S3 output - Corrupted gzip file on abnormal shutdown

Hi,

I posted an issue on GitHub but I thought I might as well ask for some help here:

  • Description:

When logstash is shut down abnormally, the s3 files created in the temporary directory are saved, and automatically uploaded on next startup (when the restore option is set to true).

This is usually fine, but when the encoding => "gzip" option is set, the saved gzip file may become corrupted, and sent as such to the s3.

$ zcat ls.s3.18e199e7-6bf9-4a82-ad65-5fbc3d34ccce.2018-08-02T14.06.part3.txt.gz >/dev/null
zcat: ls.s3.18e199e7-6bf9-4a82-ad65-5fbc3d34ccce.2018-08-02T14.06.part3.txt.gz: unexpected end of file
zcat: ls.s3.18e199e7-6bf9-4a82-ad65-5fbc3d34ccce.2018-08-02T14.06.part3.txt.gz: uncompress failed

The files cannot be retrieved via the s3 input plugin, i.e. the following error is thrown:

Error: Unexpected end of ZLIB input stream

And all records from that file/batch are discarded.

This is problematic since it means we cannot rely on persistent queues to ensure no data is lost.

  • Version: 4.1.4
  • Operating System: Docker docker.elastic.co/logstash/logstash:6.3.2
  • Options: encoding => "gzip", restore => "true"
  • Steps to Reproduce:
    • Launch a logstash instance with an input plugin that receives a flow of events.
    • Configure s3 output plugin with options encoding => "gzip" and restore => "true"
    • When a gzip file appears in /tmp/logstash, kill the logstash instance abruptly, e.g. with docker exec -it logstash kill -KILL 1 if you are under docker.
    • Inspect the temporary file in /tmp/logstash, that will be sent via to the s3 on next startup.
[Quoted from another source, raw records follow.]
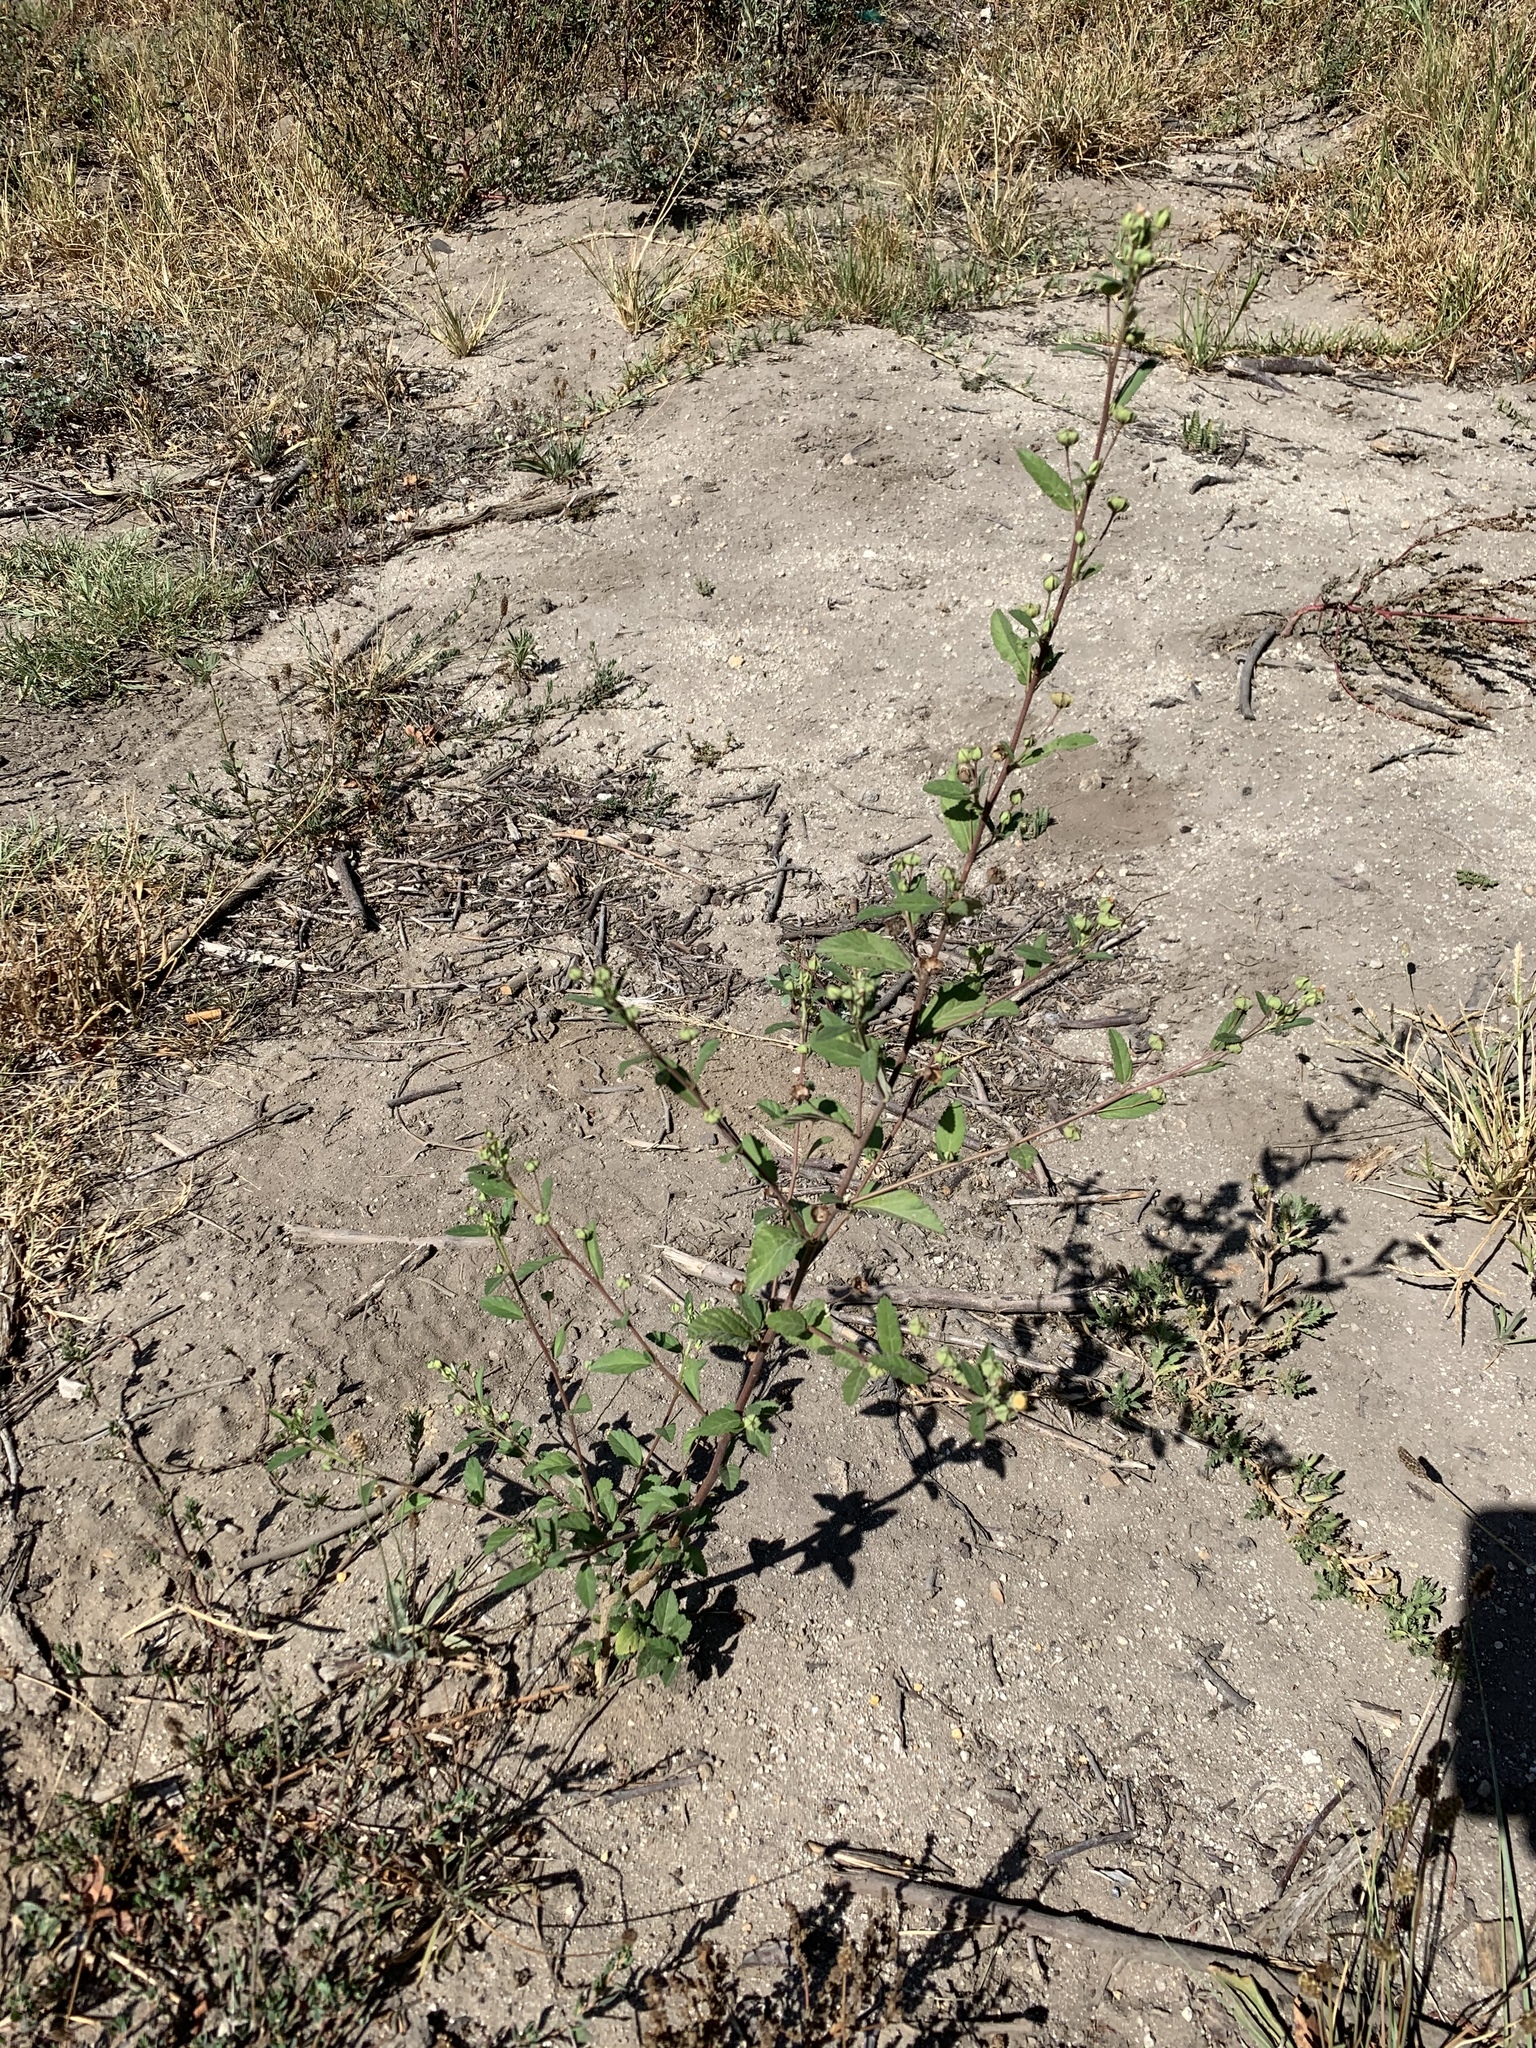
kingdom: Plantae
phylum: Tracheophyta
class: Magnoliopsida
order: Malvales
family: Malvaceae
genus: Sida
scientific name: Sida rhombifolia
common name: Queensland-hemp
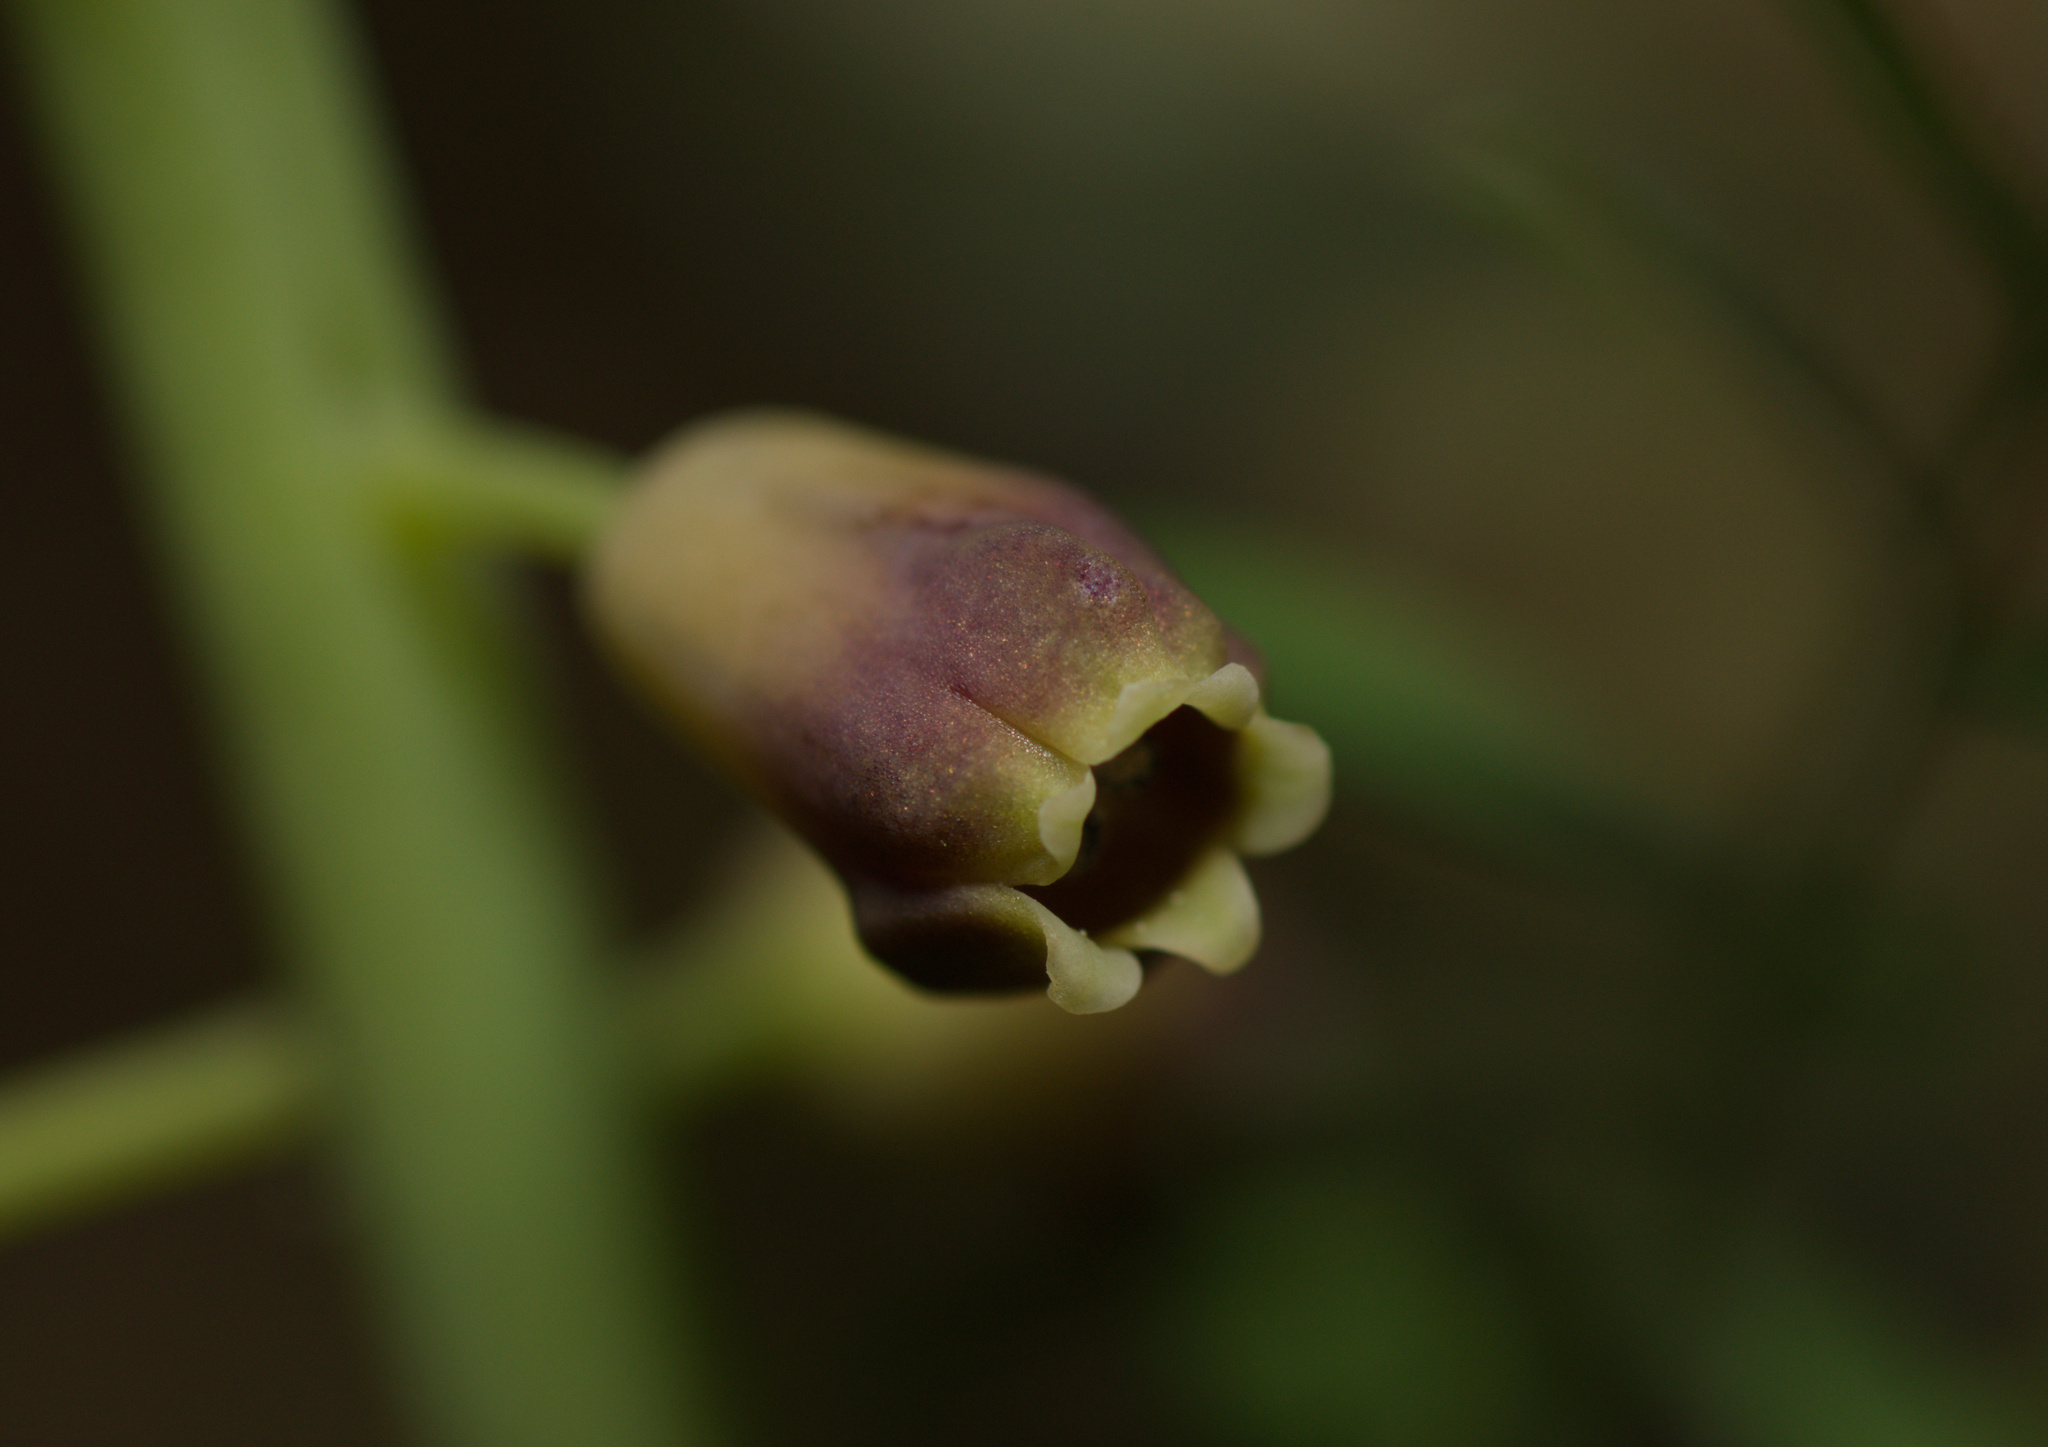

It will most likely be corrupted, i.e. :
    $ zcat ls.s3.18e199e7-6bf9-4a82-ad65-5fbc3d34ccce.2018-08-02T14.06.part3.txt.gz >/dev/null
    zcat: ls.s3.18e199e7-6bf9-4a82-ad65-5fbc3d34ccce.2018-08-02T14.06.part3.txt.gz: unexpected end of file
    zcat: ls.s3.18e199e7-6bf9-4a82-ad65-5fbc3d34ccce.2018-08-02T14.06.part3.txt.gz: uncompress failed
    

This topic was automatically closed 28 days after the last reply. New replies are no longer allowed.